Some Democrats in the North Country are calling for Stefanik to resign. We are not. Those who think she must go should get real and work on drafting a candidate to oppose her in the 2022 election. She won the November election with roughly two-thirds of the votes, a huge margin. Like her or not, she is unquestionably the people’s choice to do this job of representing us in Congress.
Ideally, we all should respect that, and she should respect the people of this district — all of them. But this country has come a long way from ideals.
Let’s work on fixing that.
Our politics have strayed from standing for something to standing against other people. This is more pronounced on the Republican side in the Trump era, but it exists on the Democratic side as well. Instead of our parties being schools of thought, we have something more resembling gangs.
But the system stays the same. As always, the number-one job of a politician is to get elected. Politicians follow what people want, and lately, the public has been in attack mode more than any other time in our lives. More than ever, people don’t care so much about how you play the game; they just want to win at all costs.
Integrity, honesty and sympathy have gone out of style.
We hope, and we even dare to believe that they will come back. We think Wednesday’s mob raid on the Capitol might be a turning point. People are sick of how toxic our nation has become. We certainly are.
Remember how, after the terrorist attacks Sept. 11, 2001, Americans of all political beliefs came together? The fact that so many people are not doing so now — a little, but not enough — is deeply discouraging.
Yet we took hope from an unlikely place Wednesday night: U.S. senators. As they rose to speak one after the other, we could not peel ourselves away from the screen — because it was so different, so much better than what we have become used to hearing from politicians. Republicans, Democrats and others were talking about government the way it should be. Sen.
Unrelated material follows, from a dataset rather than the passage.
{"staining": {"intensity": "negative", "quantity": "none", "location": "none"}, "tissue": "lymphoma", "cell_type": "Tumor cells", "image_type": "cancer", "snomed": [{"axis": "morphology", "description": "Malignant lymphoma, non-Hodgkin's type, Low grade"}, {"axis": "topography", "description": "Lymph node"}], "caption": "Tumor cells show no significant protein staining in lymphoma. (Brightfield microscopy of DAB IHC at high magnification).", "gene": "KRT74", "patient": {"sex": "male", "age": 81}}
Angus King, an independent from Maine, spoke about how American democracy is not normal in a human history filled with kings and dictators, and how it must be carefully maintained. Some senators, such as Lindsey Graham, changed their minds and said they could no longer be party to the Trump train. Sen. Mitt Romney, a Republican who never bought Trump’s nonsense, got a standing ovation for saying, “The best way we can show respect for the voters who are upset is by telling them the truth.” Even those who objected to states’ electors — thus perpetuating Trump’s lies about votes being stolen from him — at least talked about believing in government rather than lawlessness.
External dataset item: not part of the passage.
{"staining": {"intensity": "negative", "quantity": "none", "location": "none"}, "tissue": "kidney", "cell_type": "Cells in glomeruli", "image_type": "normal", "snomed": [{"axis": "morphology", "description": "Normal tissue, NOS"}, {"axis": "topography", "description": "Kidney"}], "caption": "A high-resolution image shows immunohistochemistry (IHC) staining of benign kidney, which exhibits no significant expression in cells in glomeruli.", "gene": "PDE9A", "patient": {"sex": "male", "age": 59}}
Laying aside short-term goals such as election, politicians should know that in the long term, integrity will be how they are measured in history. Richard Nixon won two presidential elections, but we don’t look back on him fondly because he played dirty. When we remember great sports teams, we don’t cherish goons, bean ballers and bone breakers — those who pushed boundaries to get away with as much rule-breaking as they could. Rather, we treasure those who played with class and character, as well as amazing talent.
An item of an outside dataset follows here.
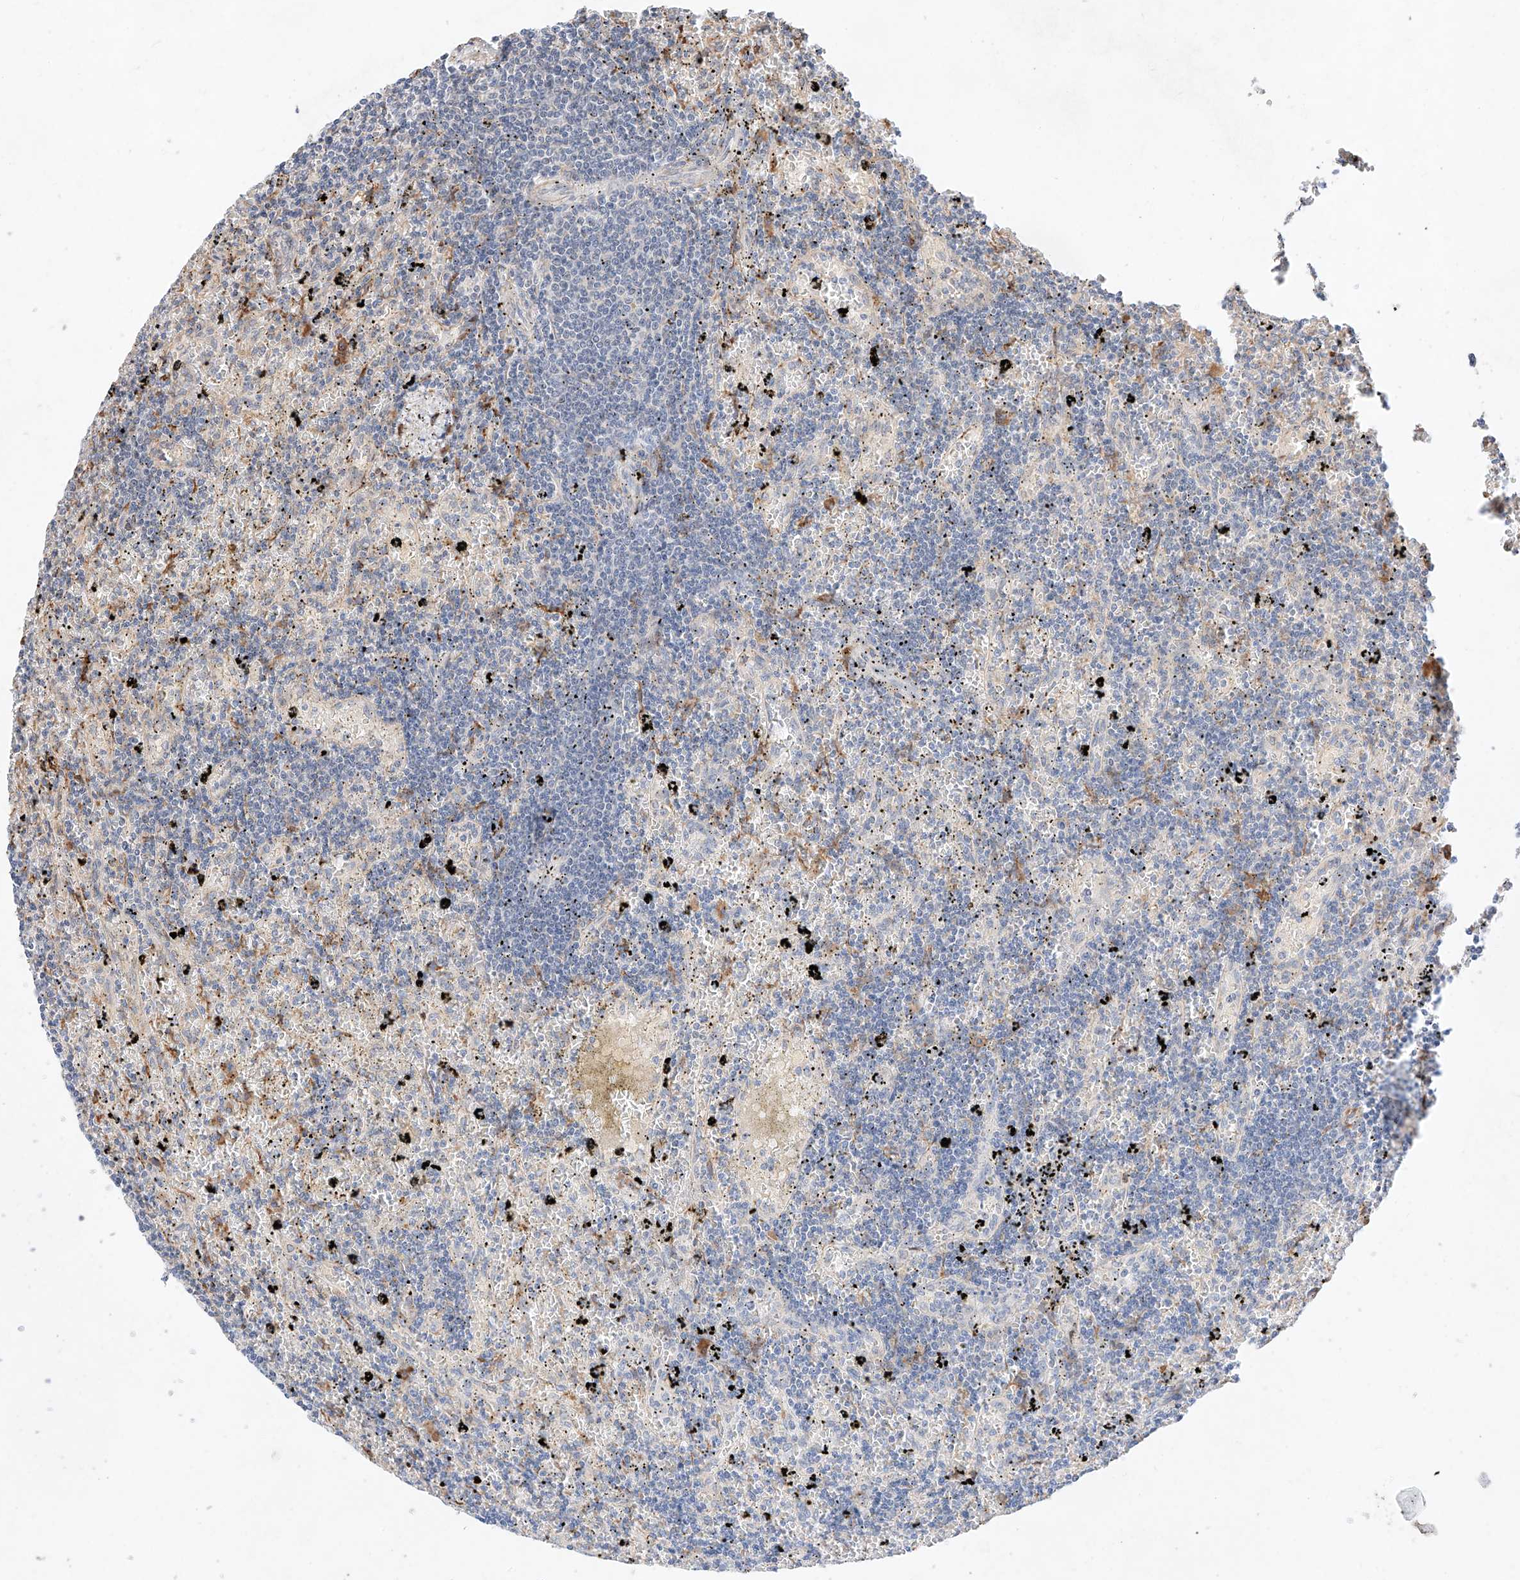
{"staining": {"intensity": "negative", "quantity": "none", "location": "none"}, "tissue": "lymphoma", "cell_type": "Tumor cells", "image_type": "cancer", "snomed": [{"axis": "morphology", "description": "Malignant lymphoma, non-Hodgkin's type, Low grade"}, {"axis": "topography", "description": "Spleen"}], "caption": "Immunohistochemistry photomicrograph of human low-grade malignant lymphoma, non-Hodgkin's type stained for a protein (brown), which reveals no positivity in tumor cells.", "gene": "ATP9B", "patient": {"sex": "male", "age": 76}}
So yes, we dare to hope that, starting now, integrity will be voters’ top desire, along with honesty and sympathy. Be on notice, politicians at the local, state and federal levels: We might be right.
You may think this is naive, but we honestly believe most Americans are desperate for it. They are hungry for Republicans and Democrats to get over their feud and treat each other like human beings again.
It’s a tall order, but what’s the alternative?